Exercise details:
Transcribe the passage on deep neural networks for speaker recognition word for word, starting at the words "On the basis" and stopping after the words "for training [11].".

Page text:
Start of Block

With the recent success of deep learning over a wide range of machine learning tasks, including automatic speech recognition (ASR)

[1][2]

and facial recognition

[3]

, investigation of the use of deep neural networks (DNNs) for speaker recognition has increased dramatically, including the possible use of DNNs to replace conventional feature extraction

[4][5], back-end modeling [6], and the entire front-to-back-end processing pipeline in an end-to-end manner [7][8].

On the basis of the i-vector paradigm [9], it was shown in [4][5]

that deep neural networks derived from acoustic models in ASR can be used as universal background models (UBMs) to provide phoneme posteriors as well as bottleneck features. While these have shown better performance than conventional UBMs based on Gaussian mixture models (GMMs), they have the drawback of language dependency

[10] and also require expensive phonetic transcriptions for training [11].

More recently, DNNs have been shown to be useful for extracting speaker-discriminative feature vectors independently from the i-vector framework. With the help of a certain amount of training data, such approaches lead to better results, particularly under conditions of short-duration utterances. It was shown in [12][8] that DNNs achieve better accuracy than do i-vectors. In [13], statistics pooling was employed to aggregate frame-level speaker representations to obtain an utterance-level representation, i.e., speaker embedding (x-vector), with a fixed number of dimensions, regardless of the length of the input utterance.

End of Block

The data:
Start of Block

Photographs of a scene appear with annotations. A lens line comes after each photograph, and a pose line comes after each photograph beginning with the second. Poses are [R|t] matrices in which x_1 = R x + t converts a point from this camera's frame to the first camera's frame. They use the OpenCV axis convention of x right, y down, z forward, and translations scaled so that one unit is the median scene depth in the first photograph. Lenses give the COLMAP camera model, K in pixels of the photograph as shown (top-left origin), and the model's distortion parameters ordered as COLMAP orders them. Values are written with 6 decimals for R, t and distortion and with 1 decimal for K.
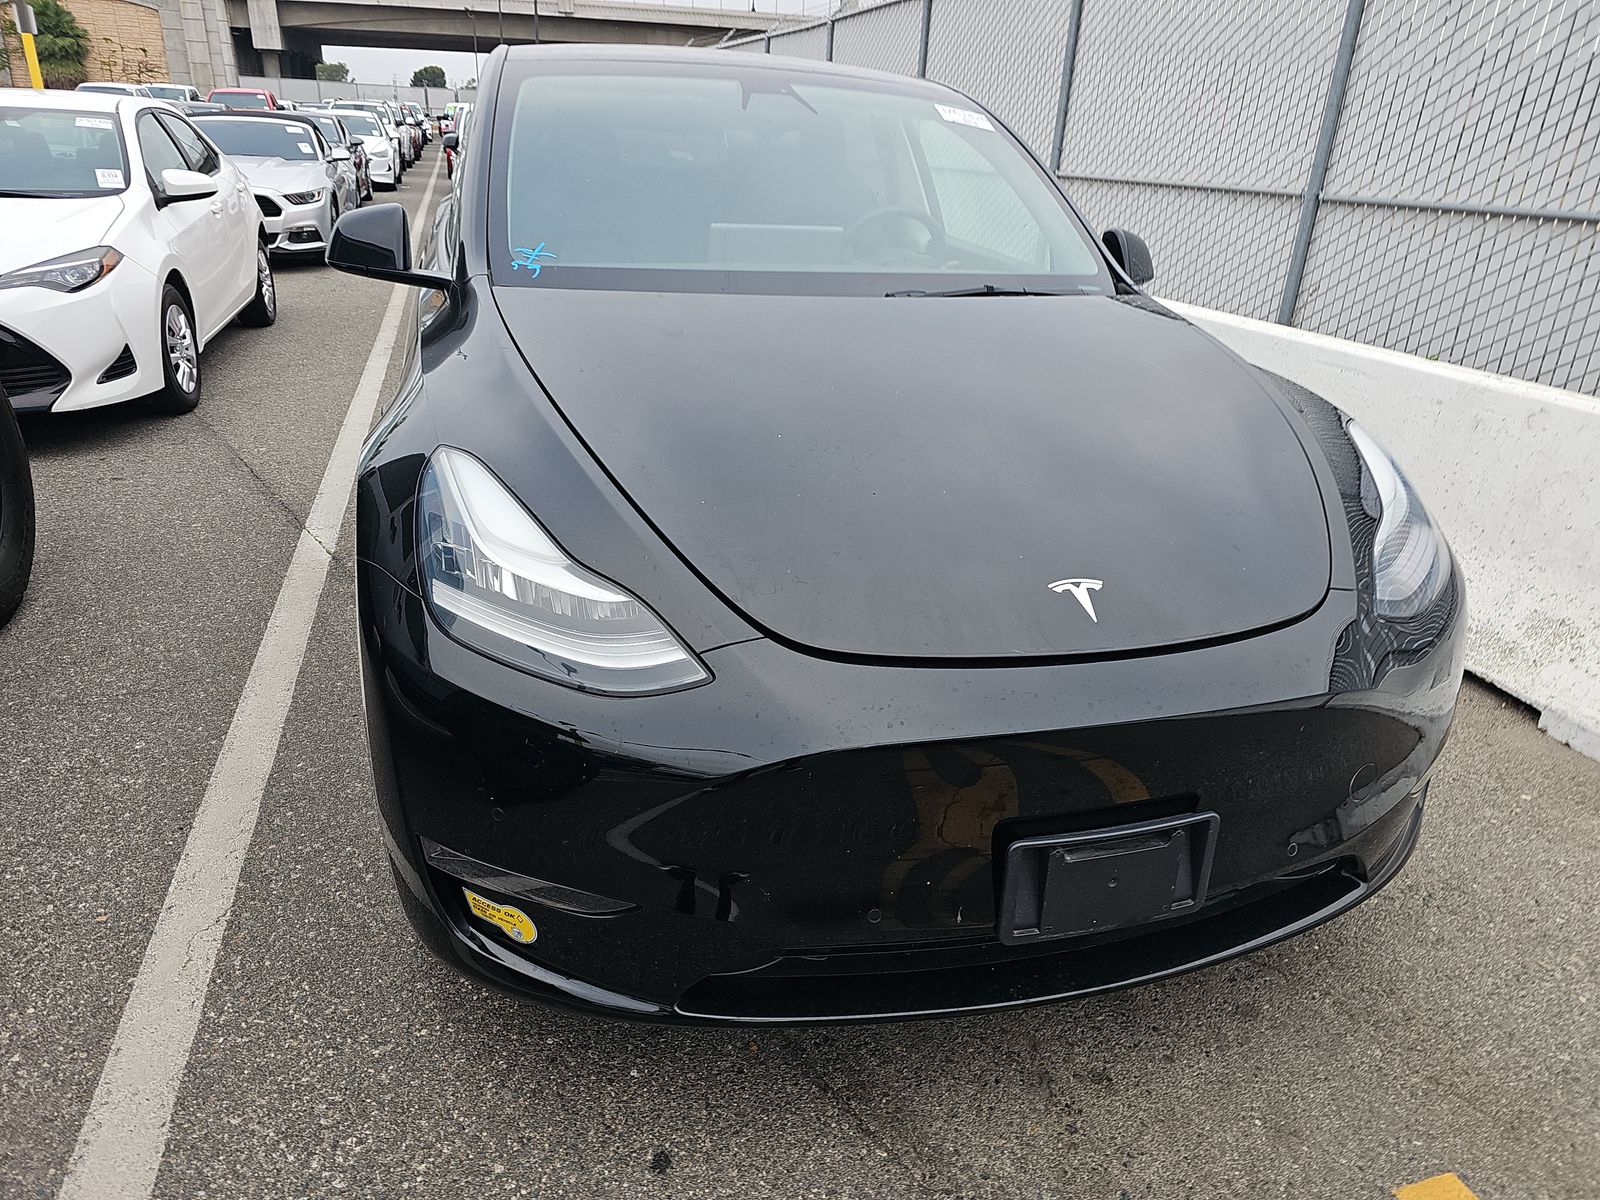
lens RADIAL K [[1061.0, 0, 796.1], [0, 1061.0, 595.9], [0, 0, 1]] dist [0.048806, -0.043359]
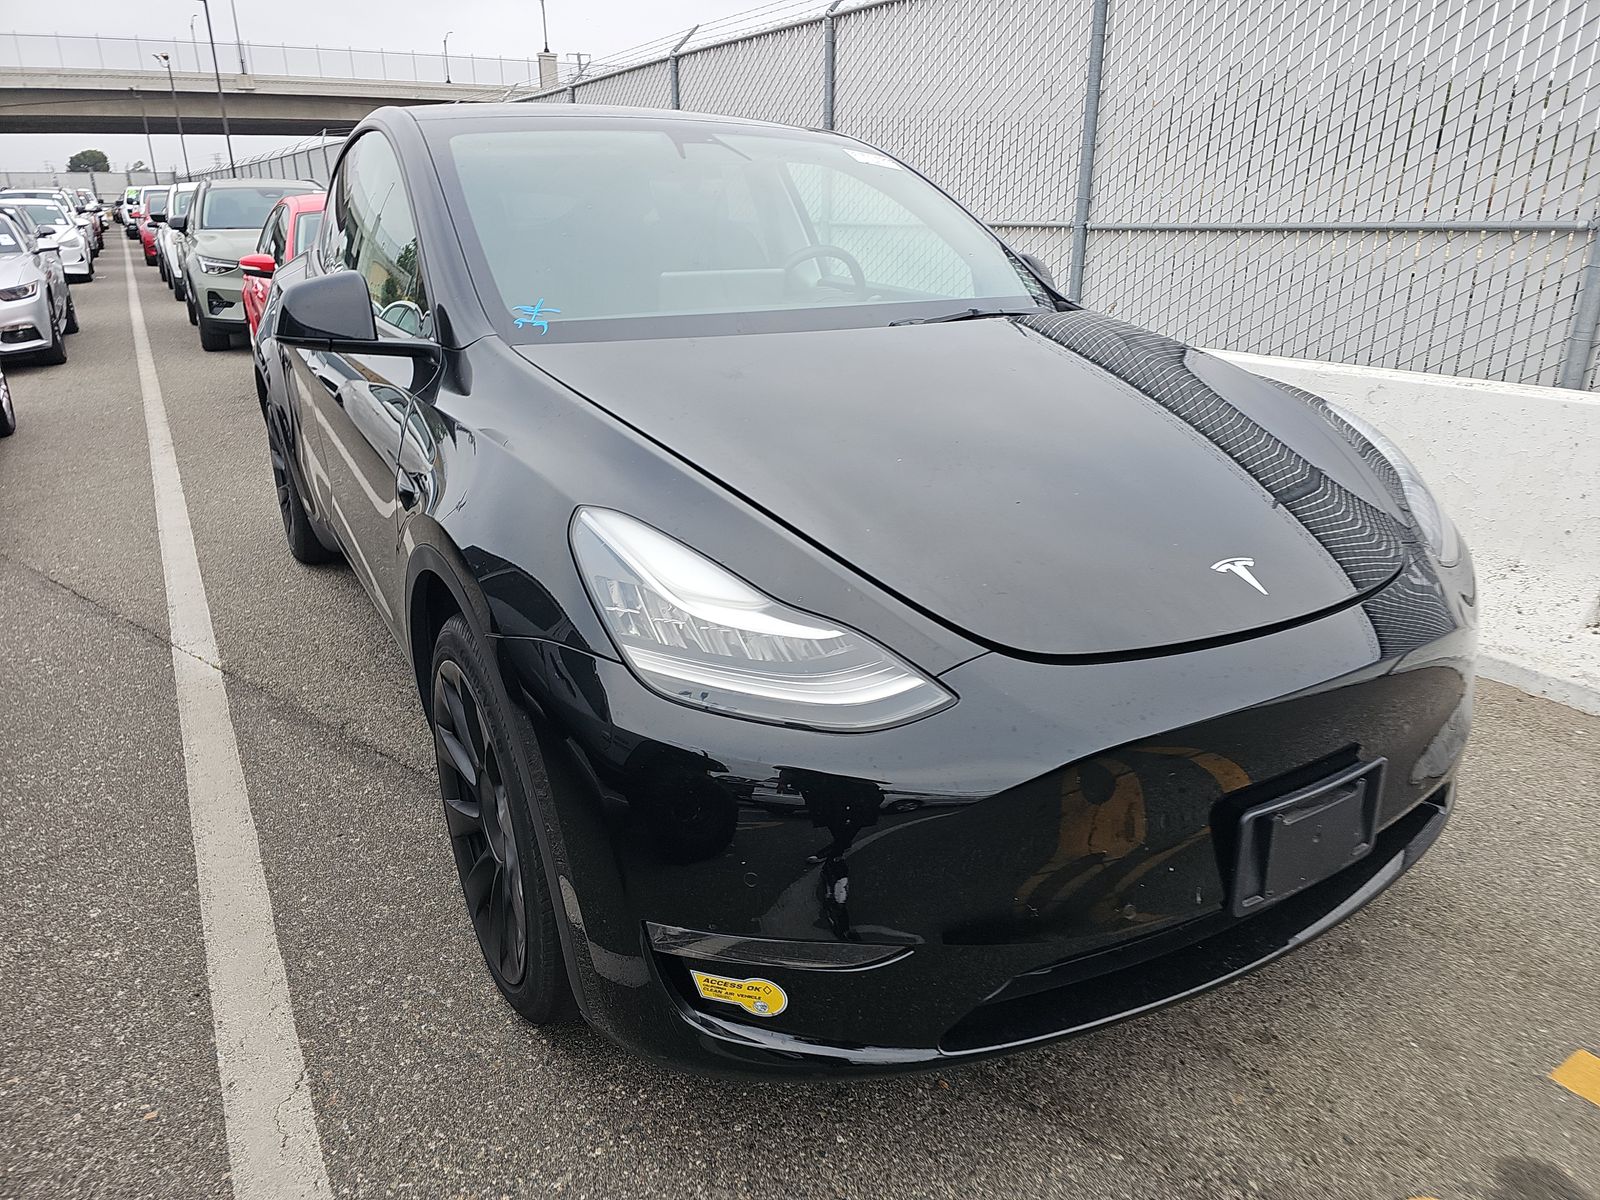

End of Block

Final answer:
On the basis of the i-vector paradigm [9], it was shown in [4][5]

that deep neural networks derived from acoustic models in ASR can be used as universal background models (UBMs) to provide phoneme posteriors as well as bottleneck features. While these have shown better performance than conventional UBMs based on Gaussian mixture models (GMMs), they have the drawback of language dependency

[10] and also require expensive phonetic transcriptions for training [11].